Turn Over a New Belief
As a member of the Church of Scientology for more than 26 years, I can honestly say I am fed up with self-proclaimed "dogooders" evaluating for me that my religion is a "cult" ("Hush, Hush, Sweet Charlatans," Tony Ortega, November 30). Obviously, deprogrammer Rick Ross has never looked up the definition of "cult," and only bases his conclusions on his own warped sense of reality. Even if Scientology were a cult, who or what gives Ross the right to decide the beliefs of another person? Granted, one could get almost anyone to give up a belief about anything with enough force or duress. However, all people have the right to their own religious or ideological beliefs, and, as I recall, that is one of the main reasons we left the old country and came here.

Shame on New Times for printing an article so obviously biased and full of "facts" given only by the dissidents. Why not ask the other 99-plus percent of Scientologists who are in agreement and have enough information about the subject to offer a valid viewpoint? The reporter and his subject, Rick Ross, do not have that information.

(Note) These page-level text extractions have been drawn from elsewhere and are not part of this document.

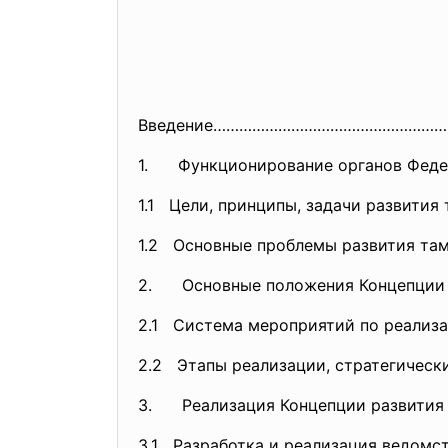
Введение……………………………………………
1. Функционирование органов Фед
1.1 Цели, принципы, задачи развити
1.2 Основные проблемы развития 
2. Основные положения Концепц
2.1 Система мероприятий по реали
2.2 Этапы реализации, стратегические 
3. Реализация Концепции развития 
3.1 Разработка и реализация ведо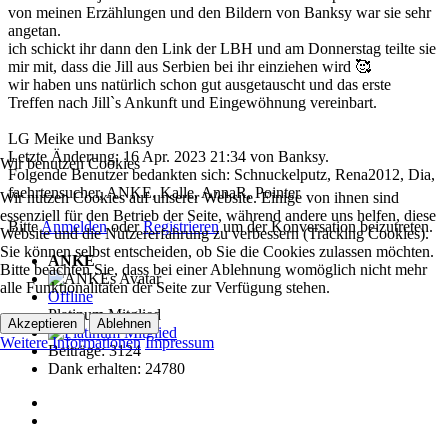
von meinen Erzählungen und den Bildern von Banksy war sie sehr
angetan.
ich schickt ihr dann den Link der LBH und am Donnerstag teilte sie
mir mit, dass die Jill aus Serbien bei ihr einziehen wird 🥰
wir haben uns natürlich schon gut ausgetauscht und das erste
Treffen nach Jill`s Ankunft und Eingewöhnung vereinbart.
LG Meike und Banksy
Letzte Änderung: 16 Apr. 2023 21:34 von
Banksy
.
Wir benutzen Cookies
Folgende Benutzer bedankten sich:
Schnuckelputz
,
Rena2012
,
Dia
,
faehrtensucher
,
ANKE
,
Kalle
,
AnnaR
,
Pointer
Wir nutzen Cookies auf unserer Website. Einige von ihnen sind
essenziell für den Betrieb der Seite, während andere uns helfen, diese
Bitte
Anmelden
oder
Registrieren
um der Konversation beizutreten.
Website und die Nutzererfahrung zu verbessern (Tracking Cookies).
Sie können selbst entscheiden, ob Sie die Cookies zulassen möchten.
ANKE
Bitte beachten Sie, dass bei einer Ablehnung womöglich nicht mehr
alle Funktionalitäten der Seite zur Verfügung stehen.
Offline
Platinum Mitglied
Akzeptieren
Ablehnen
Weitere Informationen
Impressum
Beiträge: 3124
Dank erhalten: 24780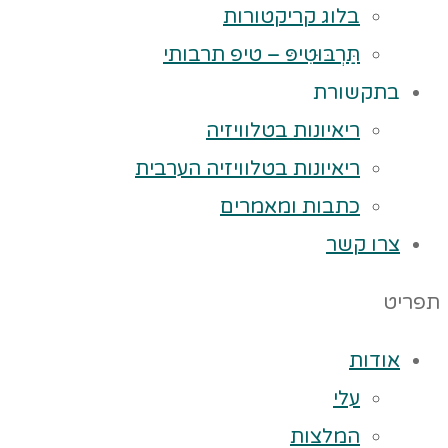
בלוג קריקטורות
תַּרְבּוּטִיפּ – טיפ תרבותי
בתקשורת
ריאיונות בטלוויזיה
ריאיונות בטלוויזיה הערבית
כתבות ומאמרים
צרו קשר
תפריט
אודות
עלי
המלצות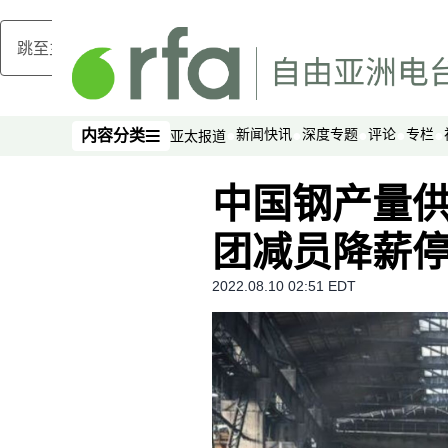
跳至主内容
新闻快讯
深度专题
评论
专栏
内容分类
亚太报道
内容分类
中国钢产量
团减员降薪
2022.08.10 02:51 EDT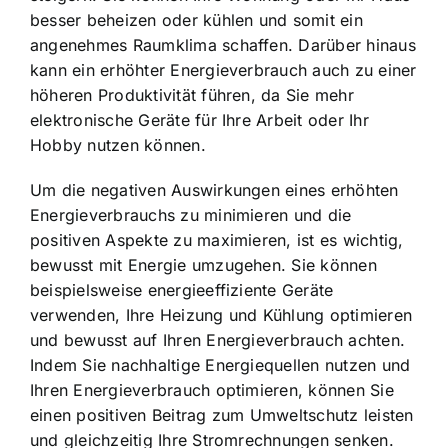
besser beheizen oder kühlen und somit ein
angenehmes Raumklima schaffen. Darüber hinaus
kann ein erhöhter Energieverbrauch auch zu einer
höheren Produktivität führen, da Sie mehr
elektronische Geräte für Ihre Arbeit oder Ihr
Hobby nutzen können.
Um die negativen Auswirkungen eines erhöhten
Energieverbrauchs zu minimieren und die
positiven Aspekte zu maximieren, ist es wichtig,
bewusst mit Energie umzugehen. Sie können
beispielsweise energieeffiziente Geräte
verwenden, Ihre Heizung und Kühlung optimieren
und bewusst auf Ihren Energieverbrauch achten.
Indem Sie nachhaltige Energiequellen nutzen und
Ihren Energieverbrauch optimieren, können Sie
einen positiven Beitrag zum Umweltschutz leisten
und gleichzeitig Ihre Stromrechnungen senken.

Therefore, if one starts out with false data to build a story, then one can only come up with false assertions and lies. That makes it more sensational, perhaps, but not necessarily better--and definitely not ethical--to distort the truth about something, intentionally or not.

I think it's great to be on the "cutting edge" of journalism, and New Times is usually there. But if the newspaper doesn't print the truth about its subjects, eventually no one will read it, and it will have lost its credibility and the public's ear, and therefore its purpose for existence.